#### BRIEF
Rewrite the part that opens with the line containing "This record shows" and closes with the line containing "0.191087, 0.168836, 0.392458]]", changing "annotated" to "labeled" and leaving everything else as it is.

#### DATA
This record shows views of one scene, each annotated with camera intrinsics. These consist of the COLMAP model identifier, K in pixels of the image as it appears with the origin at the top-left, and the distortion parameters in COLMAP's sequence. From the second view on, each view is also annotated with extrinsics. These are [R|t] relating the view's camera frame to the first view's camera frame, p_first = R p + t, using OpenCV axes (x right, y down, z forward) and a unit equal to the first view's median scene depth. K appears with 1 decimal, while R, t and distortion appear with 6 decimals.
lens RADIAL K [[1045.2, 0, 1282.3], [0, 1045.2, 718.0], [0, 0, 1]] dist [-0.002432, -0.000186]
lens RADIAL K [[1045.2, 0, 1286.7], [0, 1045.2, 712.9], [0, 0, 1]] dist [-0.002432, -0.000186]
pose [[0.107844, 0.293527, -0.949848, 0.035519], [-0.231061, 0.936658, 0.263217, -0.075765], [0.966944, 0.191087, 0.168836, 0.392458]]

--

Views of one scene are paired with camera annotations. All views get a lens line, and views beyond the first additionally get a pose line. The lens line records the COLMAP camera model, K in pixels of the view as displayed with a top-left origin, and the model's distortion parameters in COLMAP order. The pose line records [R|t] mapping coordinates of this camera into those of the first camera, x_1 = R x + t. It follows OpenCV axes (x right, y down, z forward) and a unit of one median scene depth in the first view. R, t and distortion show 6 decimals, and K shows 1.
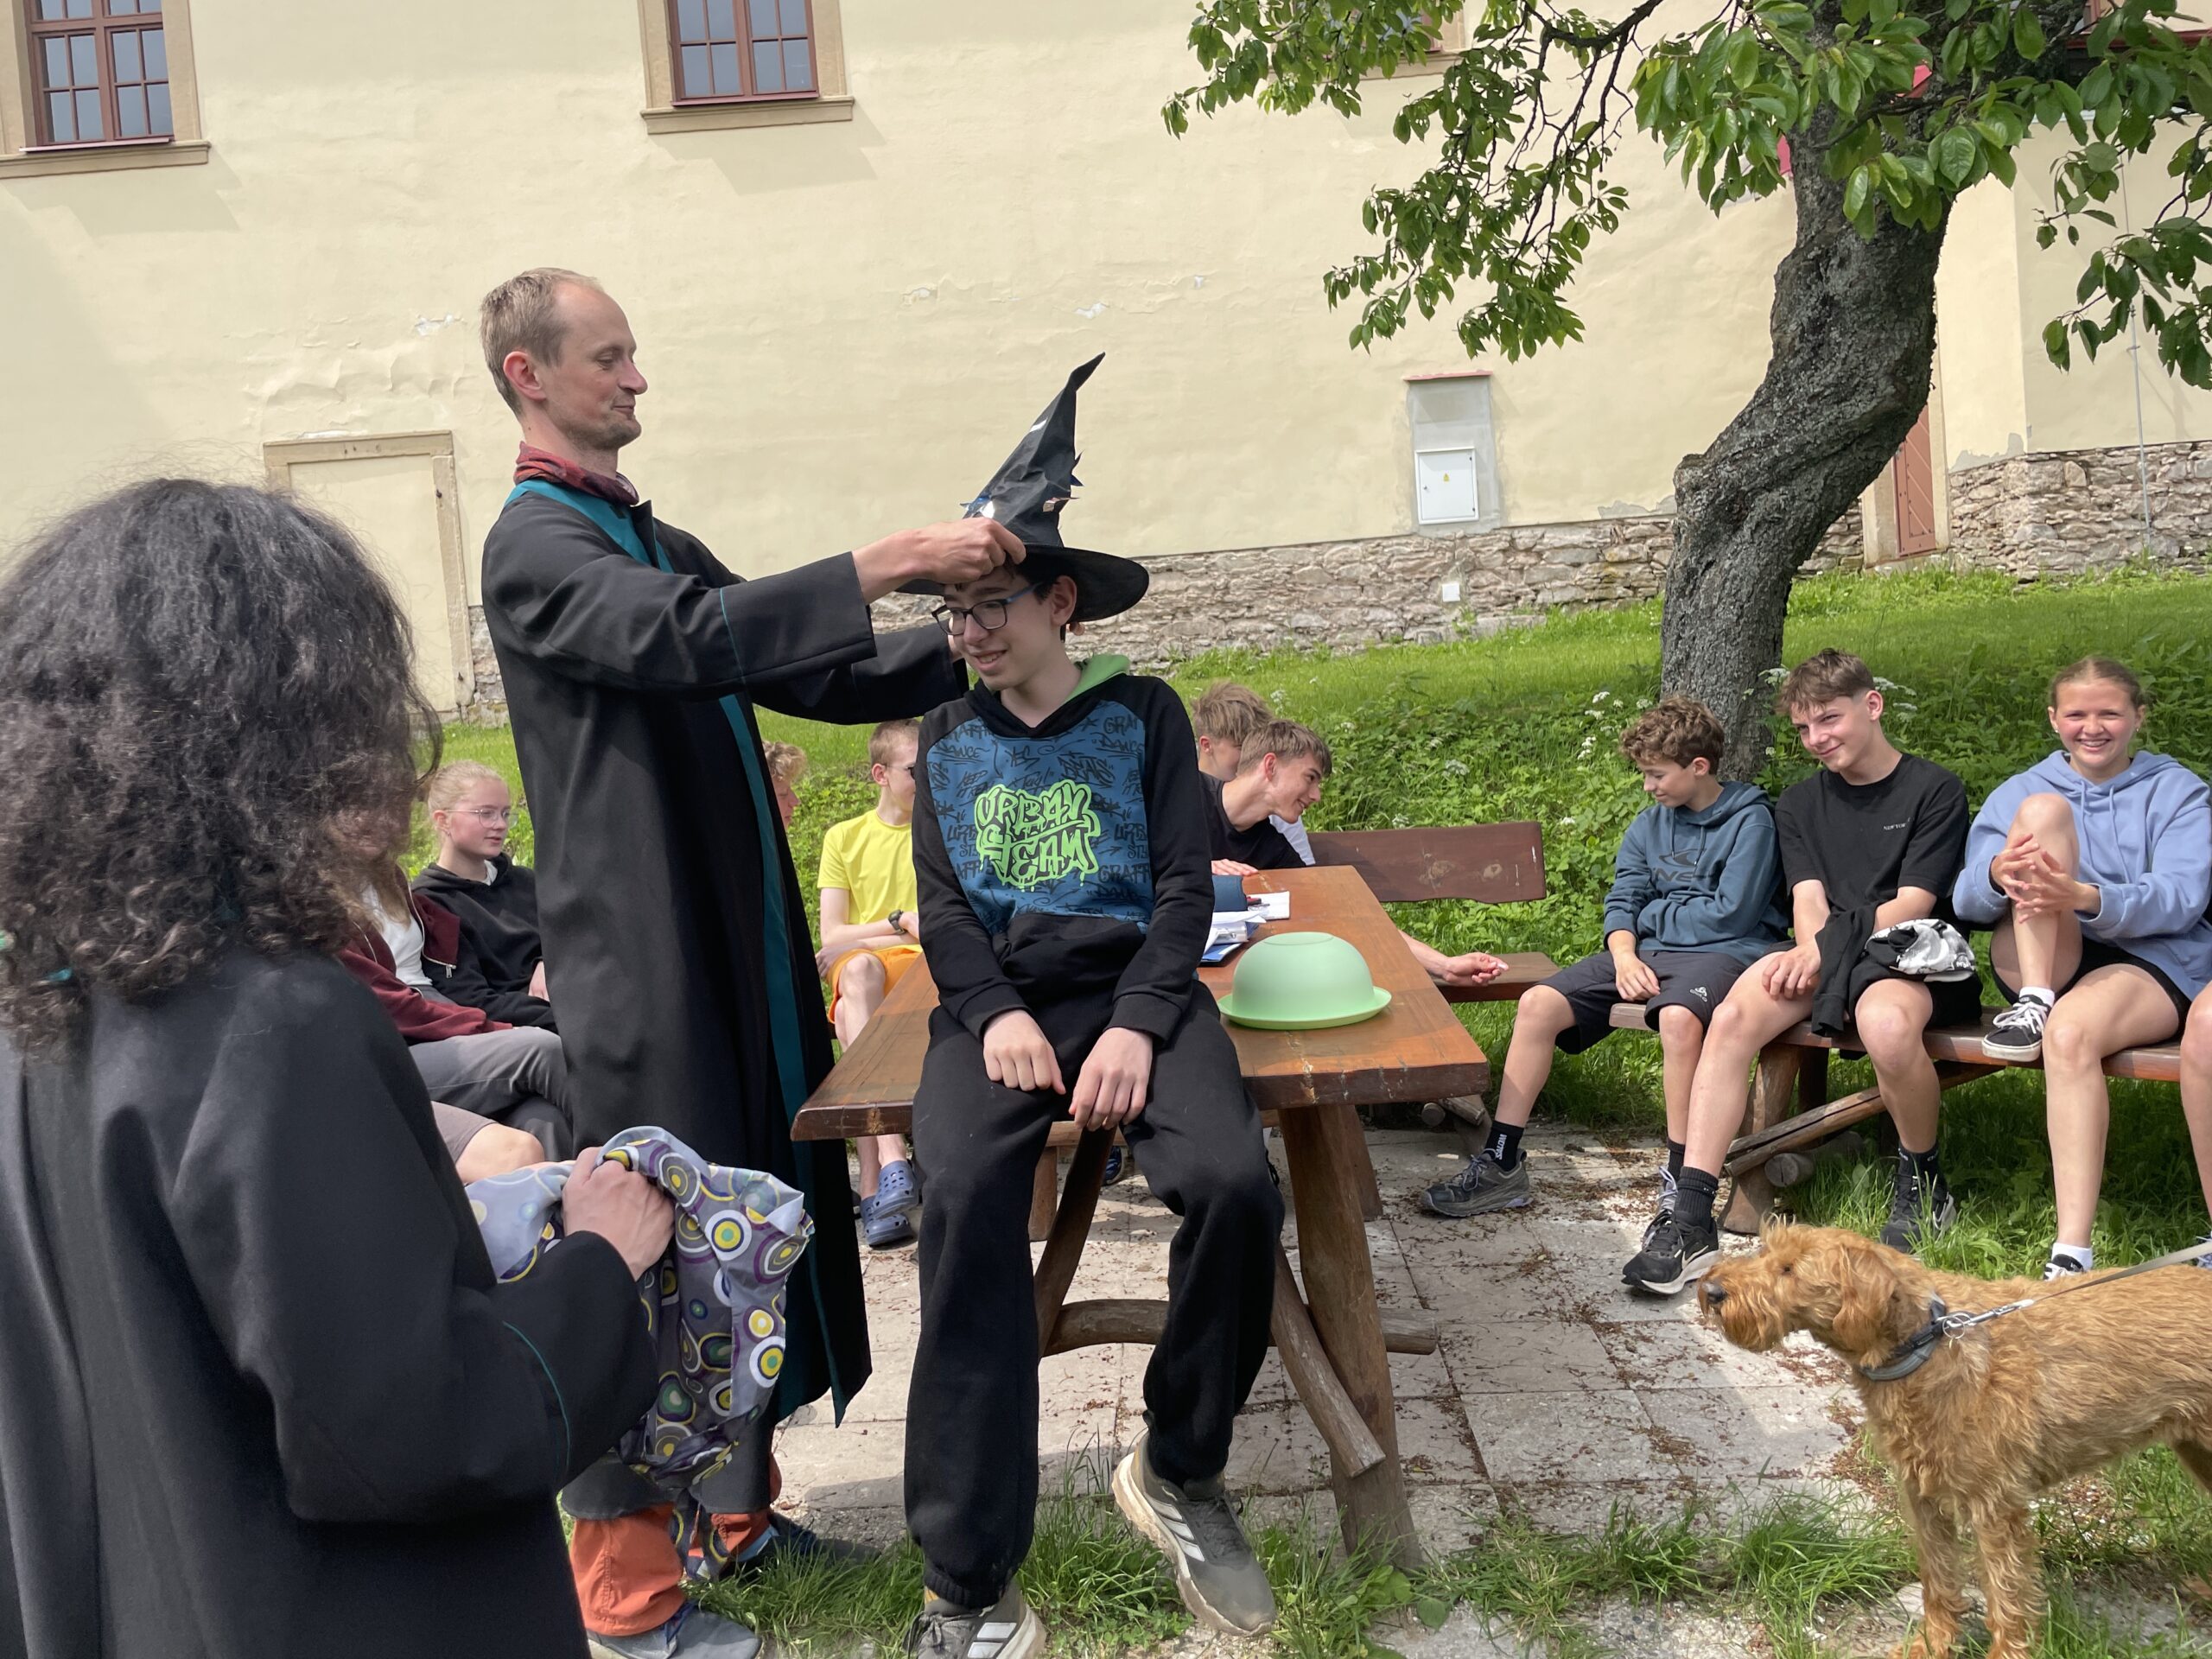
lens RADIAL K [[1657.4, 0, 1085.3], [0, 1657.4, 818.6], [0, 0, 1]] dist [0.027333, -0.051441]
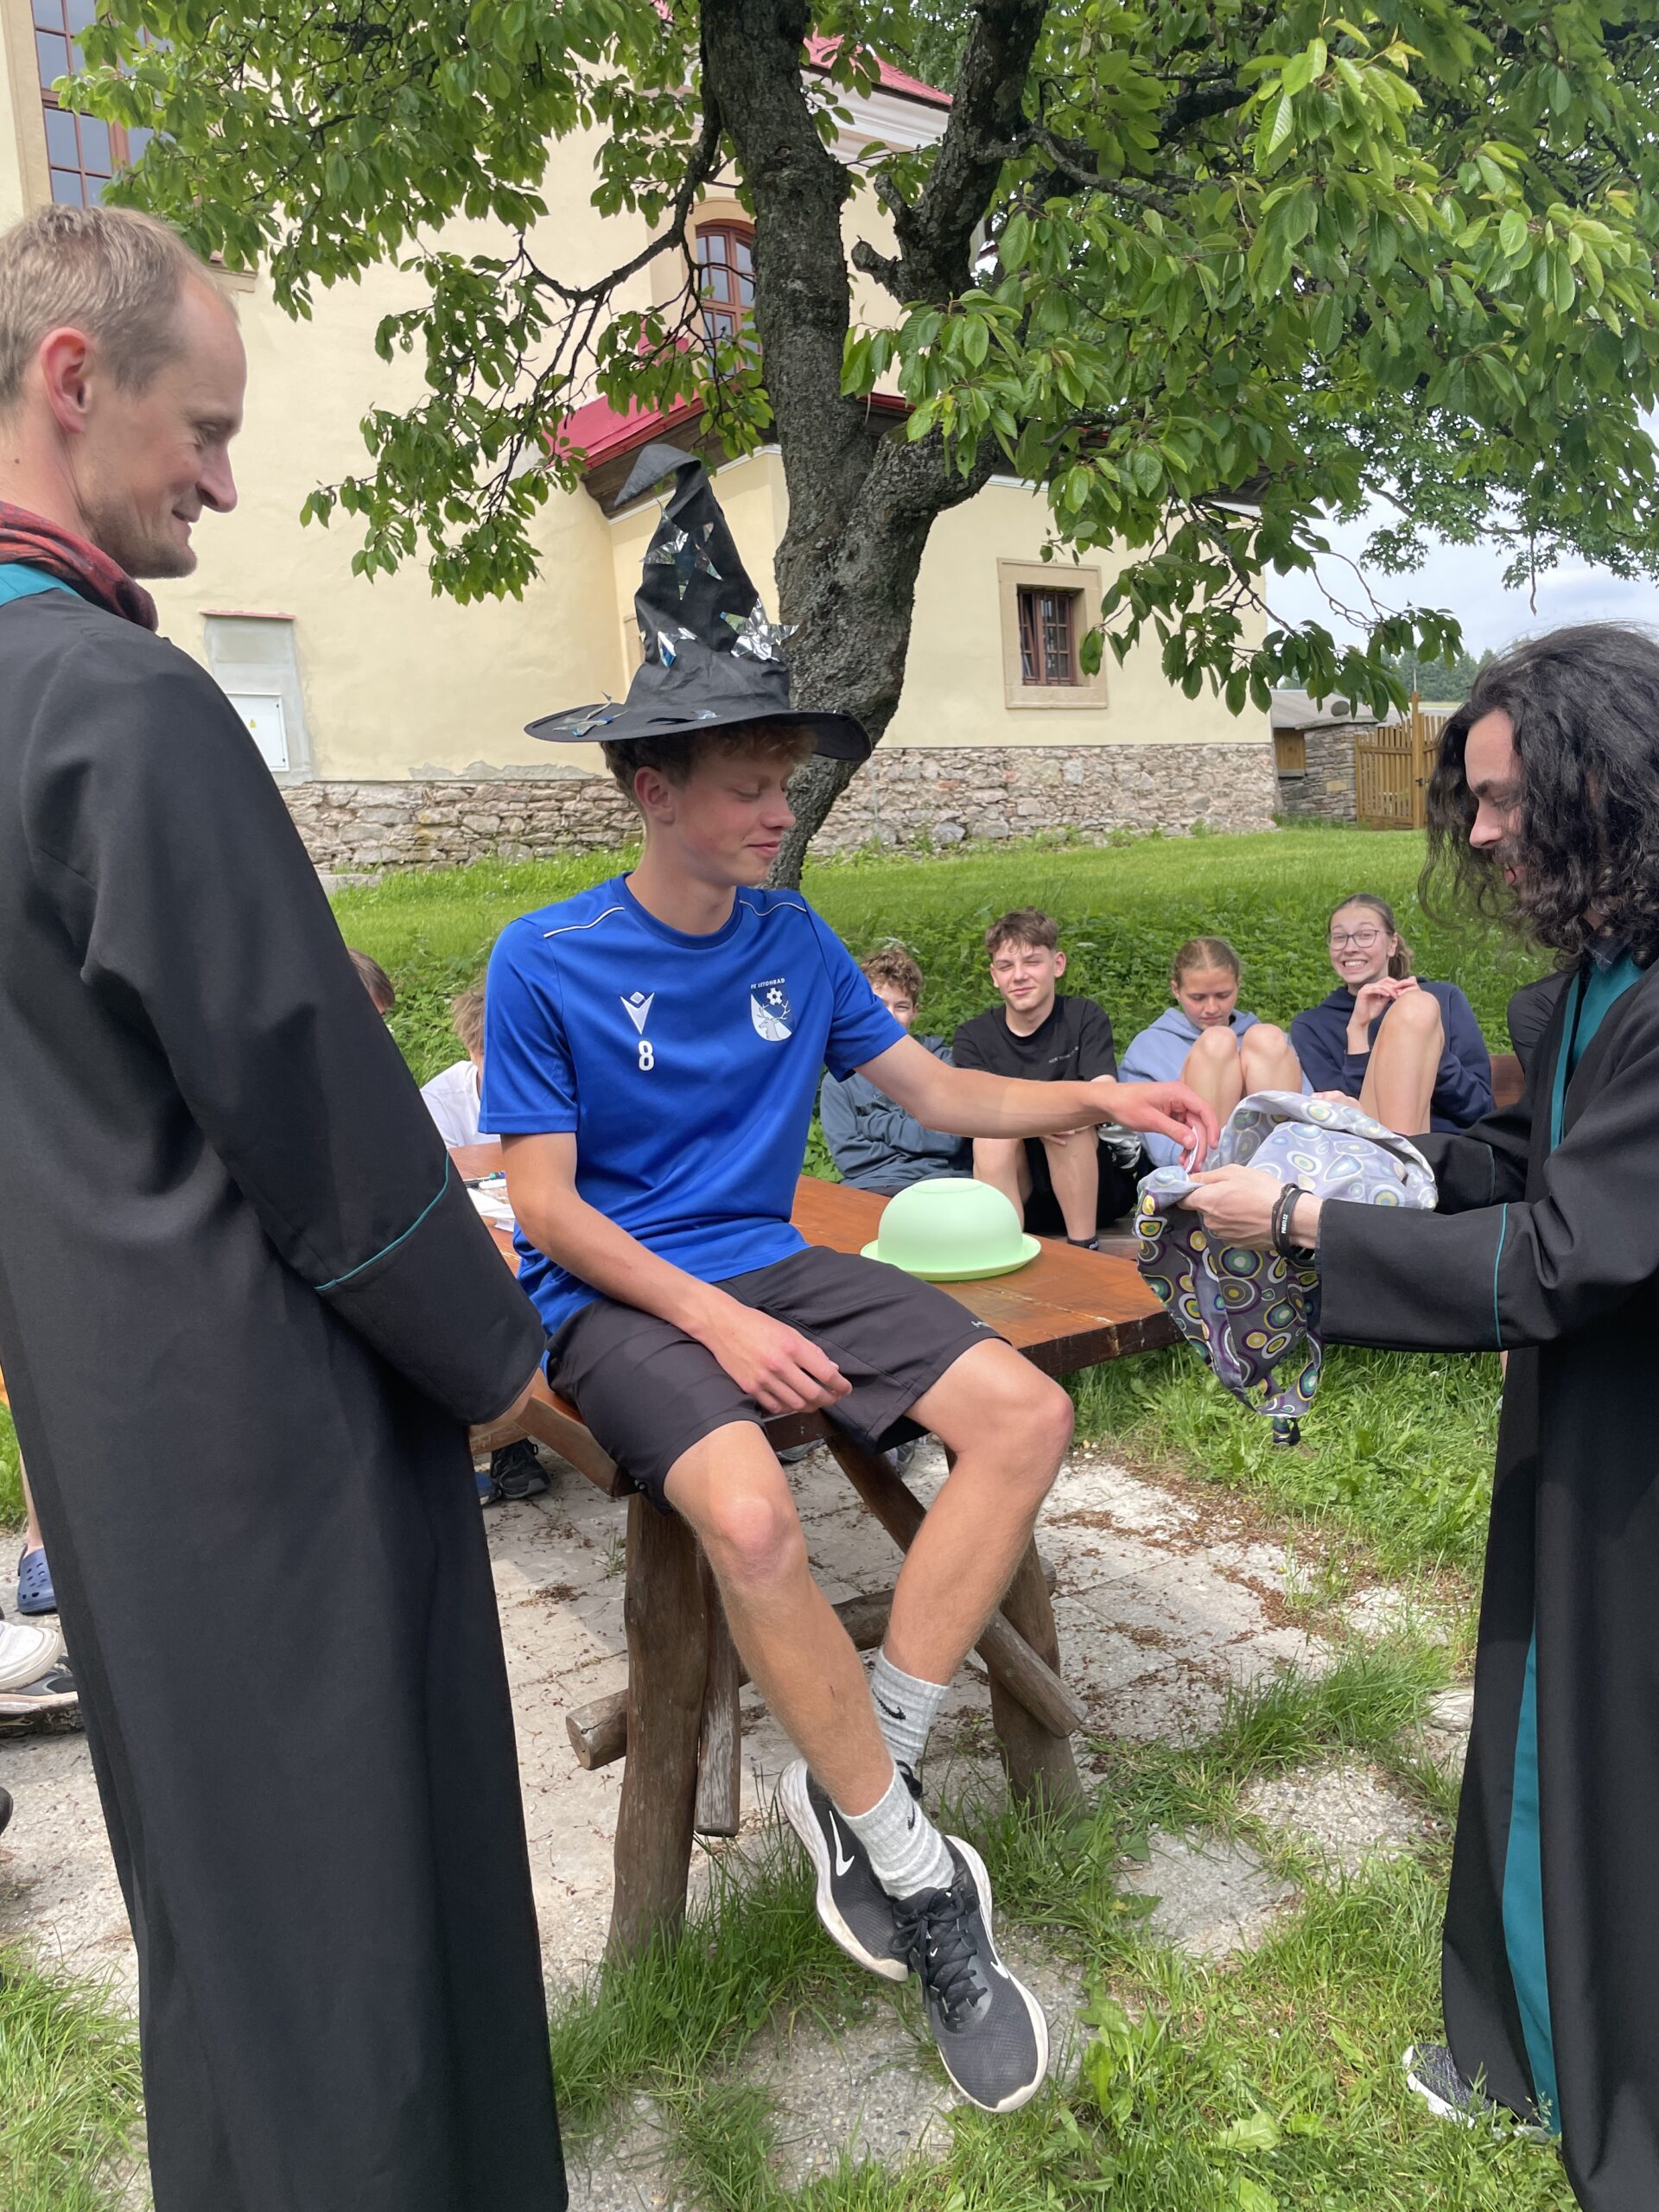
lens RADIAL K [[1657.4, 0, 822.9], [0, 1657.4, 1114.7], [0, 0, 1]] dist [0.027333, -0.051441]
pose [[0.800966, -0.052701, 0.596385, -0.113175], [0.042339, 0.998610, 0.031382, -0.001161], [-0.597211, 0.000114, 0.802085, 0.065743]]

#### TASK RESULT
This record shows views of one scene, each labeled with camera intrinsics. These consist of the COLMAP model identifier, K in pixels of the image as it appears with the origin at the top-left, and the distortion parameters in COLMAP's sequence. From the second view on, each view is also labeled with extrinsics. These are [R|t] relating the view's camera frame to the first view's camera frame, p_first = R p + t, using OpenCV axes (x right, y down, z forward) and a unit equal to the first view's median scene depth. K appears with 1 decimal, while R, t and distortion appear with 6 decimals.
lens RADIAL K [[1045.2, 0, 1282.3], [0, 1045.2, 718.0], [0, 0, 1]] dist [-0.002432, -0.000186]
lens RADIAL K [[1045.2, 0, 1286.7], [0, 1045.2, 712.9], [0, 0, 1]] dist [-0.002432, -0.000186]
pose [[0.107844, 0.293527, -0.949848, 0.035519], [-0.231061, 0.936658, 0.263217, -0.075765], [0.966944, 0.191087, 0.168836, 0.392458]]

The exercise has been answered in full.